11 L’analyse est servie par la familiarité de l’auteur avec la langue arabe, qui nous vaut notamment des développements particulièrement intéressants sur l’édition arabe d’el-Moudjahid, le journal du Front. Contrairement à ce qu’on pourrait imaginer a priori, les auteurs paraissent « plus à gauche et plus laïques » que ceux de l’édition en français, de même qu’en général, les cadres arabisants sont plus cultivés et plus ouverts que les francisants. La réflexion sur les usages différenciés de l’arabe, littéraire ou dialectal, et du français, jusque dans les journaux ronéotés du Front, souligne les complexités d’une société dans laquelle la question linguistique se pose en des termes uniques dans le monde arabe. On trouvera aussi des aperçus passionnants, et souvent pittoresques, sur les milieux militants algériens, définis non pas seulement par leur milieu (le plus souvent), mais aussi selon leurs pratiques sociales, à travers une série de traits significatifs, voire d’anecdotes. L’auteur n’hésite pas à tenter une approche psychanalytique du FLN, en montrant que l’avènement de la loi rationnelle y a été étouffé par un inconscient archaïque incapable de briser les tabous pour accéder à une symbolisation de la mort du père. Autrement dit, ses militants, pour la plupart, n’ont pas pu se dégager de la fidélité à des valeurs de virilité, d’honneur et de solidarité clanique peu conformes aux exigences de la liberté et de la démocratie.
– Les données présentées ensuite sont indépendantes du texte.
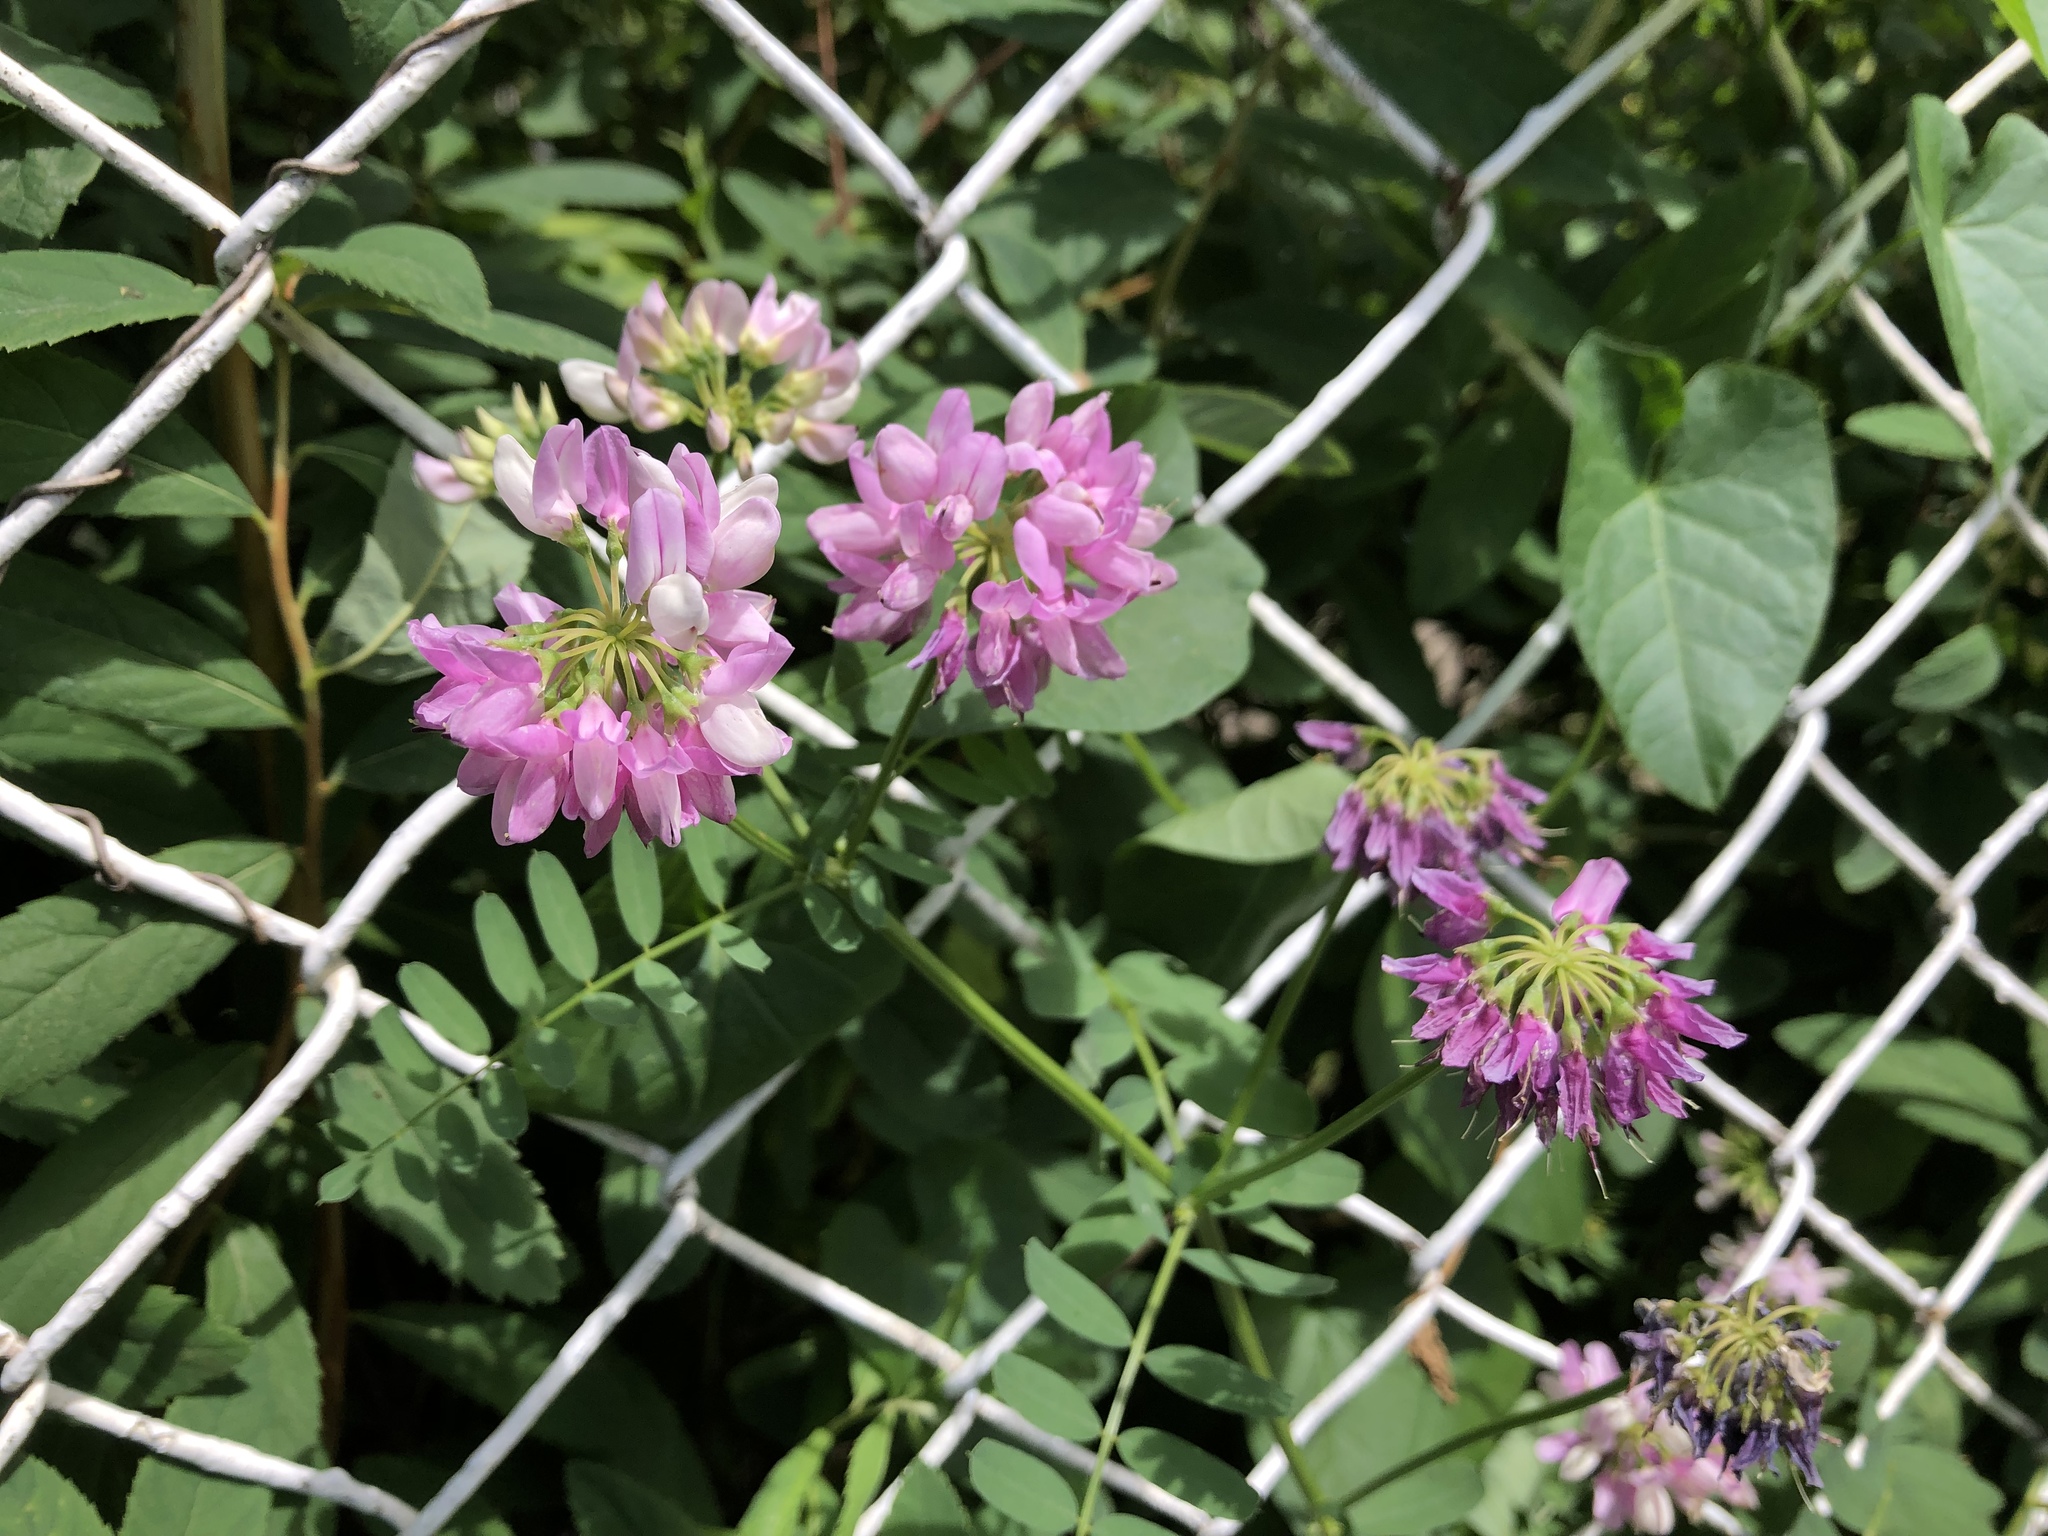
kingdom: Plantae
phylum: Tracheophyta
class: Magnoliopsida
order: Fabales
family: Fabaceae
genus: Coronilla
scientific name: Coronilla varia
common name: Crownvetch
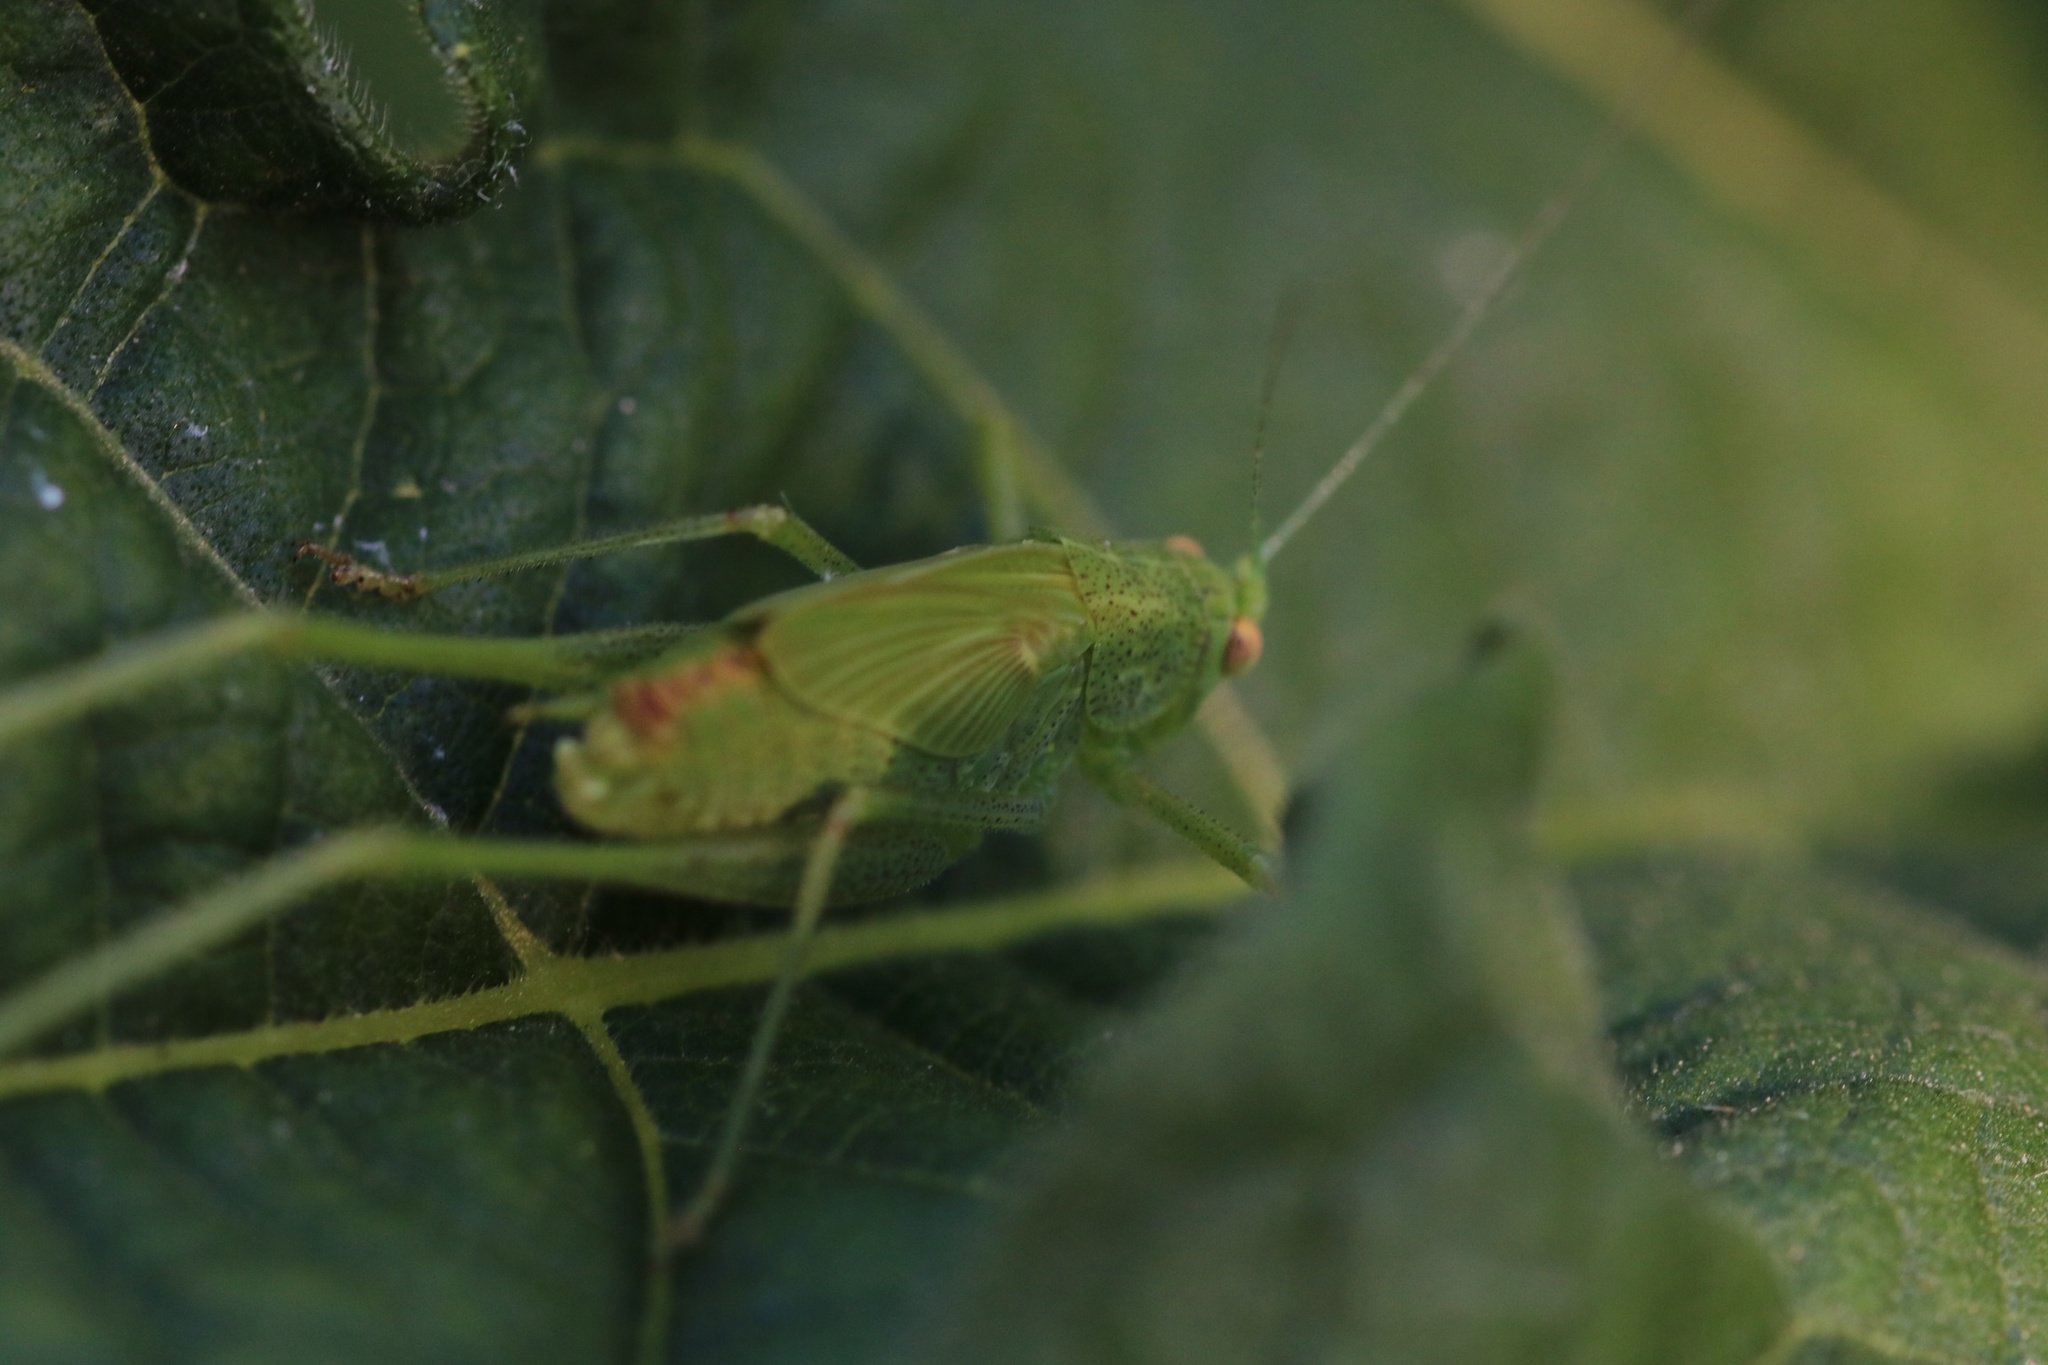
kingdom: Animalia
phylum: Arthropoda
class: Insecta
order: Orthoptera
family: Tettigoniidae
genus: Phaneroptera
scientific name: Phaneroptera nana
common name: Southern sickle bush-cricket
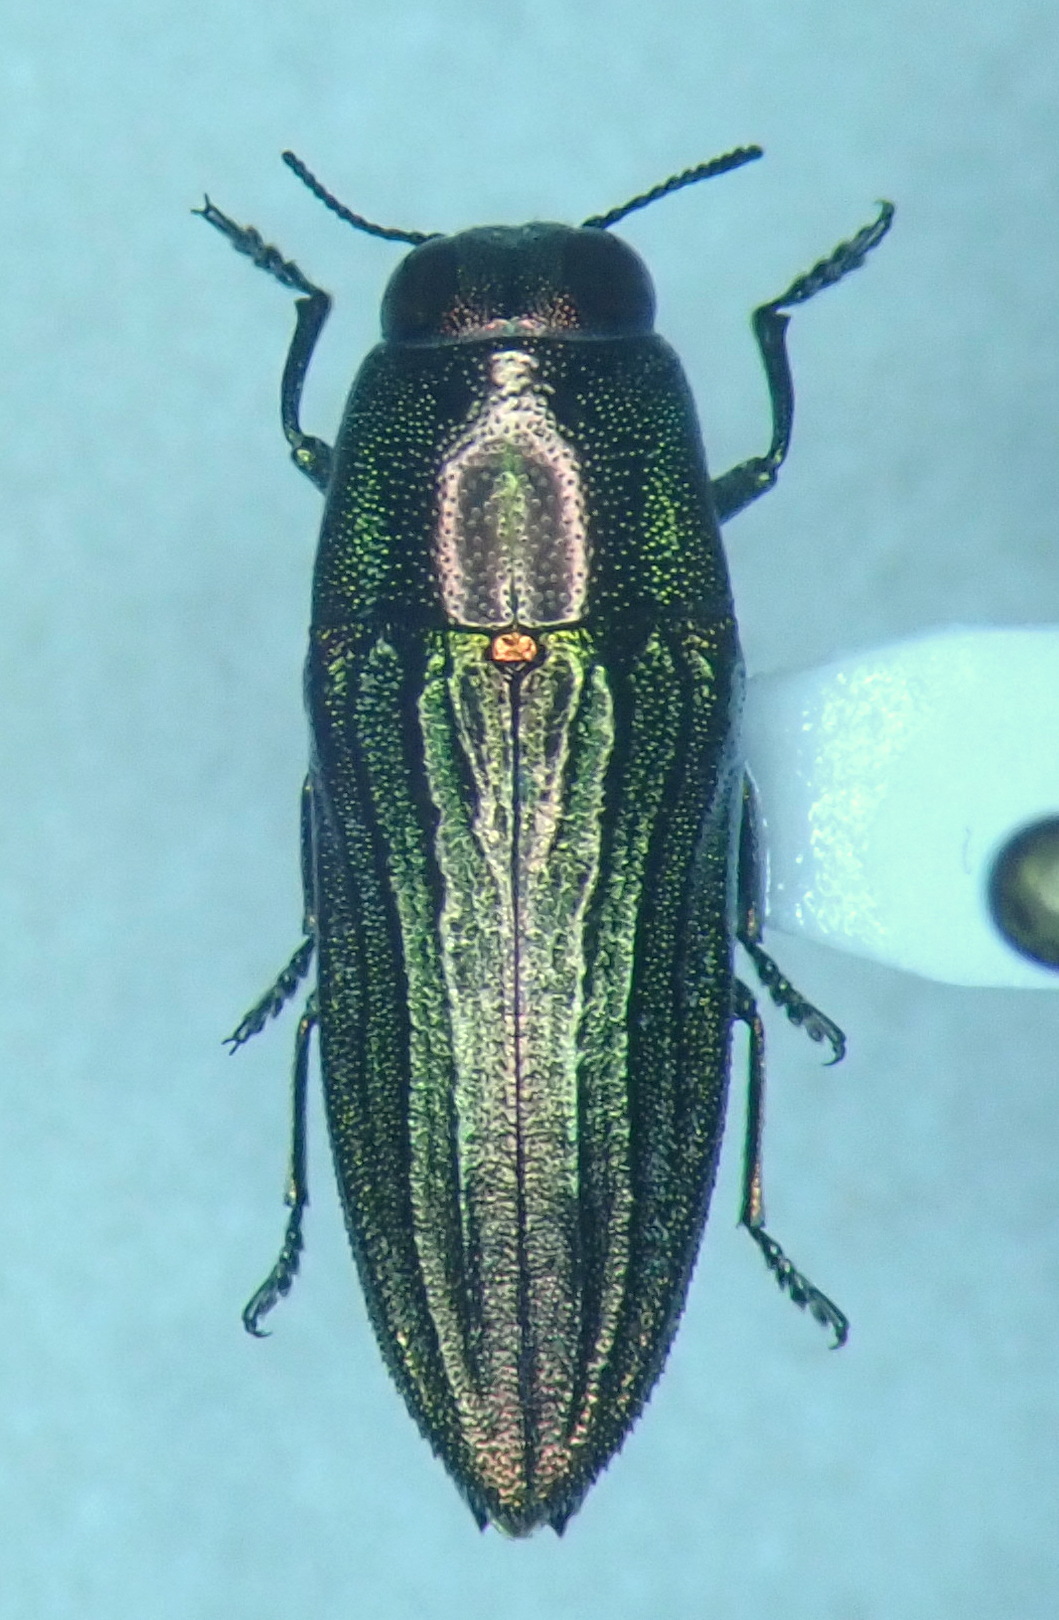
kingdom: Animalia
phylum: Arthropoda
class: Insecta
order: Coleoptera
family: Buprestidae
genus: Agaeocera
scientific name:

12 Le jugement d’ensemble est sans concession. Gilbert Meynier ne remet jamais en cause la légitimité du combat pour l’indépendance; il est convaincu aussi que la majorité des Algériens se sont reconnus dans le FLN, conférant ainsi une légitimité indiscutable à sa cause. Il ne cherche pas du tout, en revanche, à donner de la réalité du Front une image édulcorée. Il ne dissimule rien de la violence et du despotisme qui triomphent au sein de l’ALN. Il suffit de citer la dernière phrase de sa conclusion : « Au total, le FLN fut aussi incontestablement un mouvement de résistance et de libération anticoloniale que le parti bolchevique avait été ailleurs et en d’autres temps un parti de libération sociale. On sait que le bolchevisme fut en même temps et dialectiquement une effroyable machinerie de pouvoir. En histoire, tout est dialectique. Objet d’histoire, le FLN n’échappe pas à la règle ».
13 Ce livre évite l’écueil d’une histoire générale de la guerre
d’Algérie comme celui d’une histoire franco-française. Il redonne ainsi au
débat sa dimension proprement algérienne. Ce questionnement sur les Algériens,
leurs cadres, leur société, avec ses réalités et ses fantasmes n’en est pas
moins passionnant pour des Français dont on souhaiterait qu’ils possèdent, sur
leur propre milieu pendant la guerre d’Algérie, une synthèse aussi profonde et
originale. Il ouvre aussi de larges perspectives sur l’Algérie d’après
l’indépendance, à laquelle sont faites de fréquentes allusions. On ne peut que
souhaiter, après cette histoire du FLN, que Gilbert Meynier nous donne une
histoire du pouvoir en Algérie depuis 1962.